Editors’ Choice—Mechanistic Elucidation of Anion Intercalation into Graphite from Binary-Mixed Highly Concentrated Electrolytes via Complementary 19 F MAS NMR and XRD Studies

Abstract

Dual-graphite batteries have emerged as promising candidate for sustainable energy storage due to their potentially low costs and absence of toxic materials. However, the mechanism of anion intercalation and the structures of the resulting graphite intercalation compounds (GICs) are still not well understood. Here, we systematically evaluate the anion intercalation characteristics into graphite for three highly concentrated electrolytes containing LiPF 6 , LiTFSI and their equimolar binary mixture. The binary mixture exhibits a significantly enhanced capacity retention and improved intercalation kinetics compared to the single-salt electrolytes in graphite ∣∣ Li metal cells. In situ X-ray diffraction studies prove the formation of stage 1-GICs and a homogeneous distribution of anions within graphite. From ex situ solid-state 19 F magic-angle spinning (MAS) nuclear magnetic resonance (NMR) measurements, GICs can be identified at various states-of-charge (SOCs). The 19 F chemical shifts of intercalated anions indicate no significant charge transfer between anion and graphite. The observed narrow 19 F linewidths of the GIC-signals are most likely caused by a high translational and/or rotational mobility of the intercalates. Furthermore, the 19 F MAS NMR studies allow the identification of the molar ratios for PF 6 − and TFSI − anions intercalated into graphite, suggesting a preferred intercalation of PF 6 − anions, especially at lower SOCs.

- **Records provided**
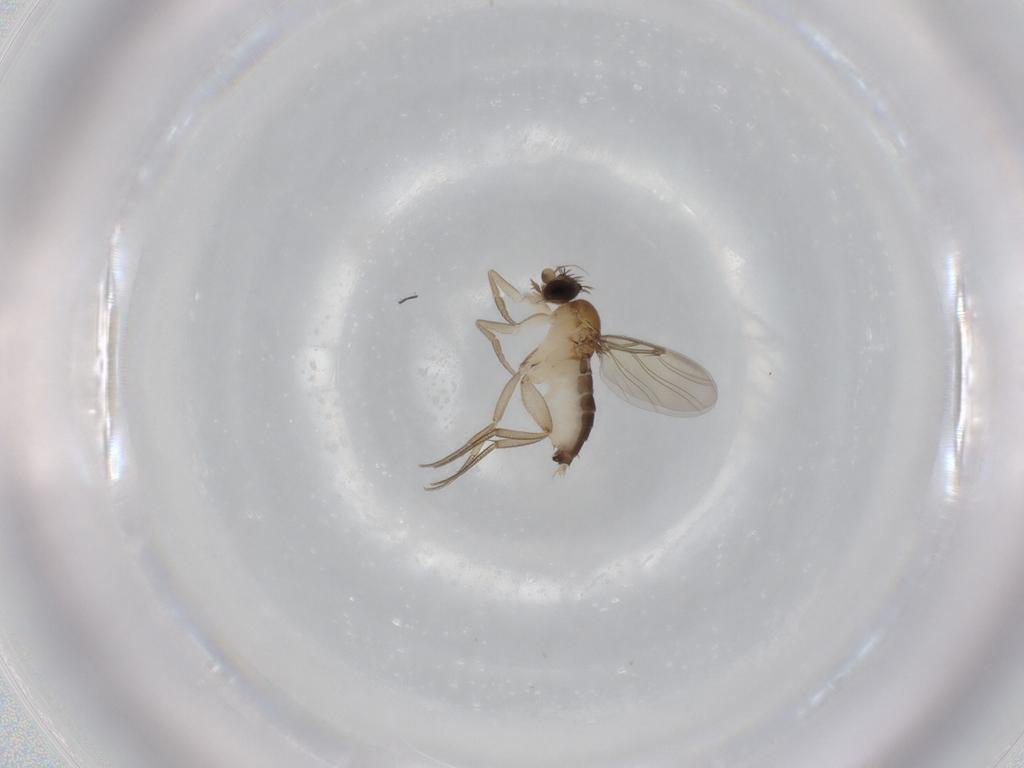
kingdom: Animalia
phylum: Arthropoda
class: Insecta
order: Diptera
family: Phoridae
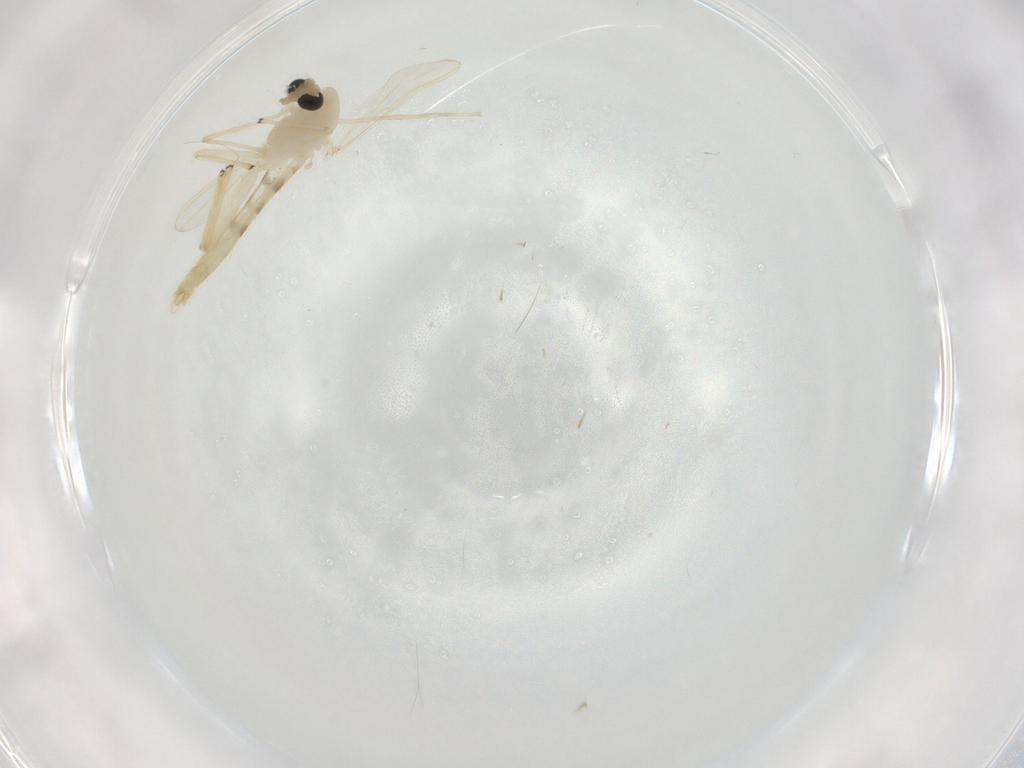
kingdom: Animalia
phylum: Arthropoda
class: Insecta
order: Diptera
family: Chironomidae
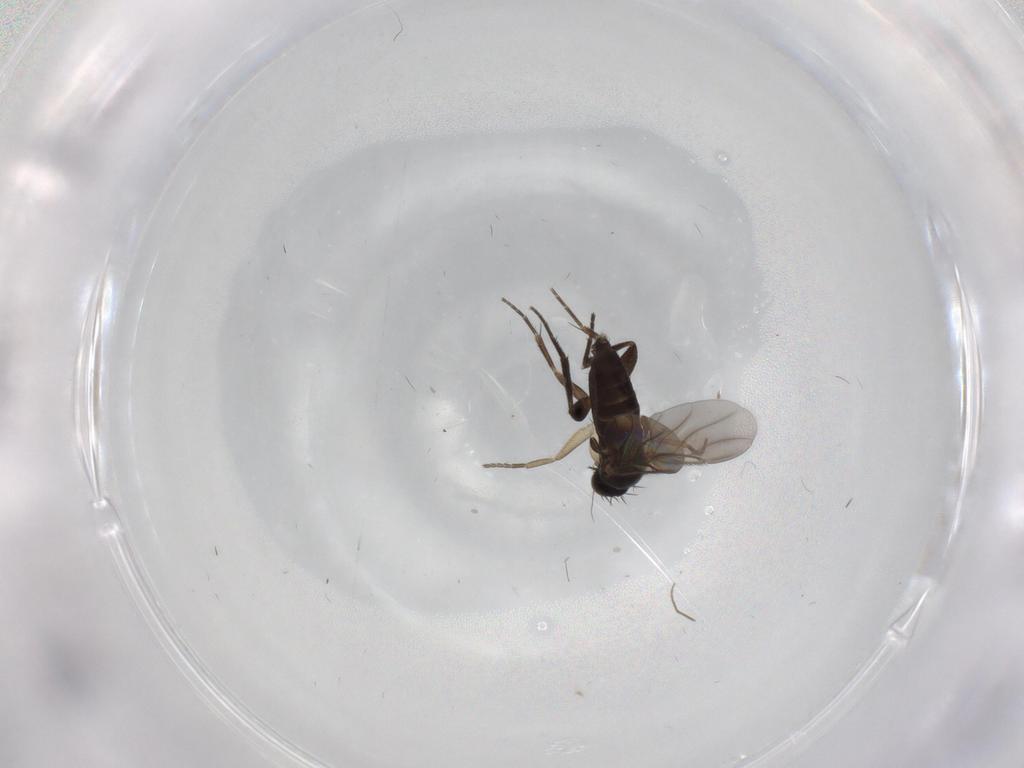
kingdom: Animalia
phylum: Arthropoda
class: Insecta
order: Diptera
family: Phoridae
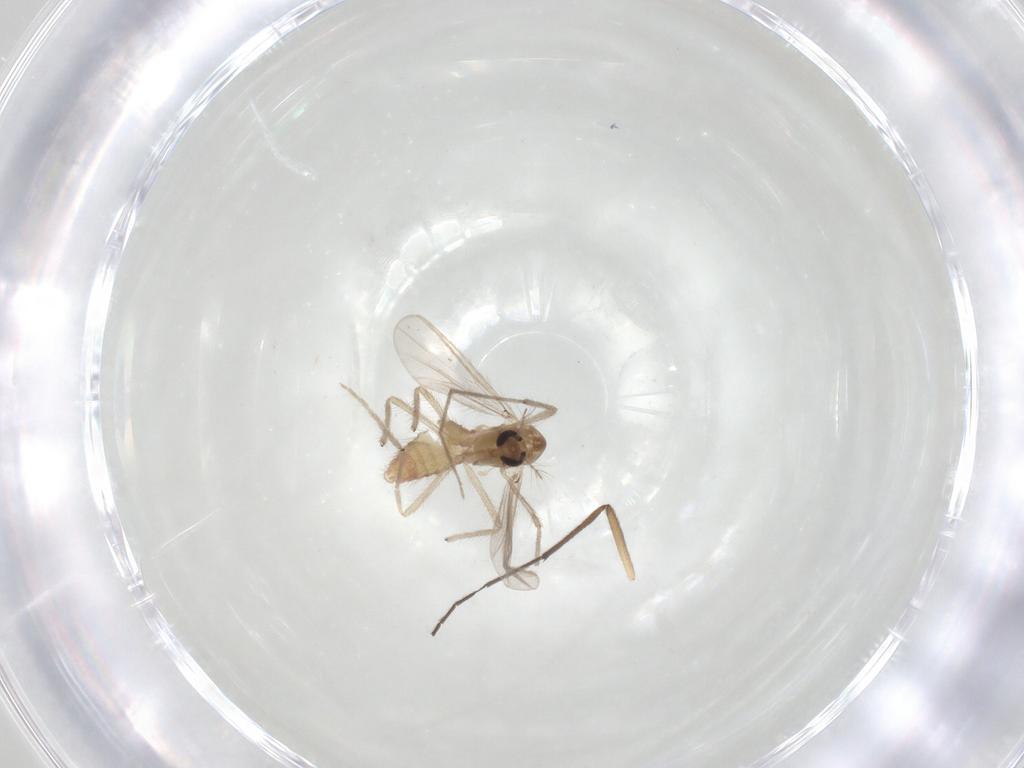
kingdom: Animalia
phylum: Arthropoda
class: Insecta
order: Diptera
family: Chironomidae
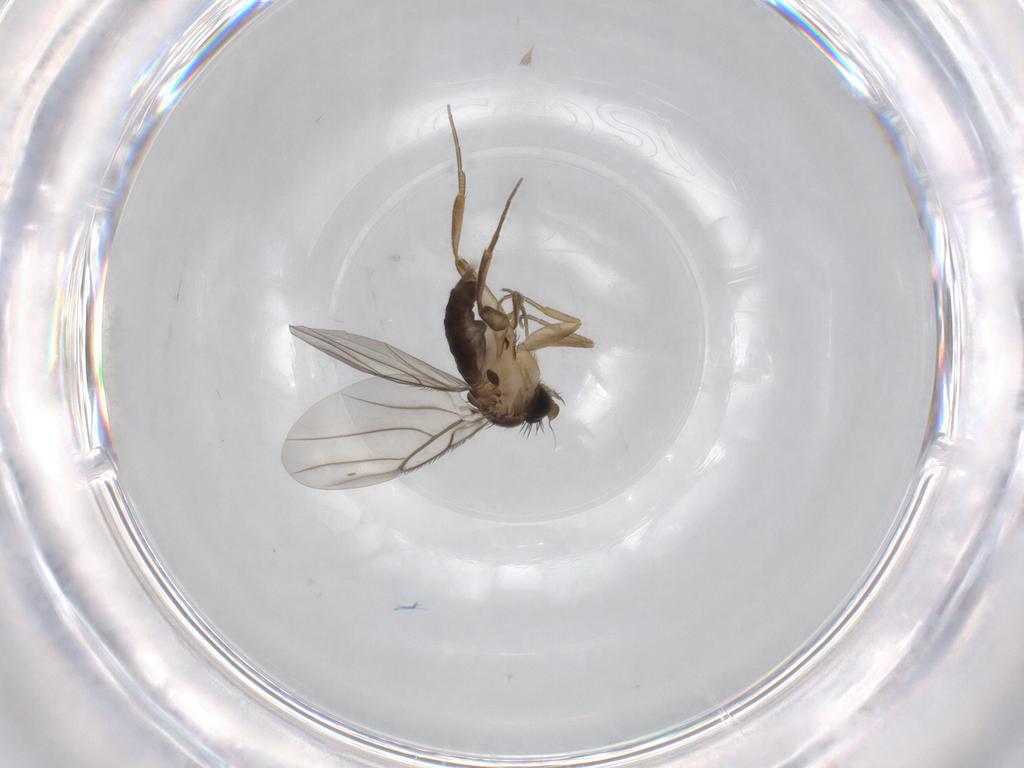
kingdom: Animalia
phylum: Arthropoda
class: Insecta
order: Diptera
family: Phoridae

- **What needs to be done**
List every abbreviation that the abstract on anion intercalation into graphite introduces in parentheses, together with the term it stands for. The records have no connection to the text on anion intercalation into graphite.

- **The answer**
- GICs: graphite intercalation compounds
- MAS: magic-angle spinning
- NMR: nuclear magnetic resonance
- SOCs: states-of-charge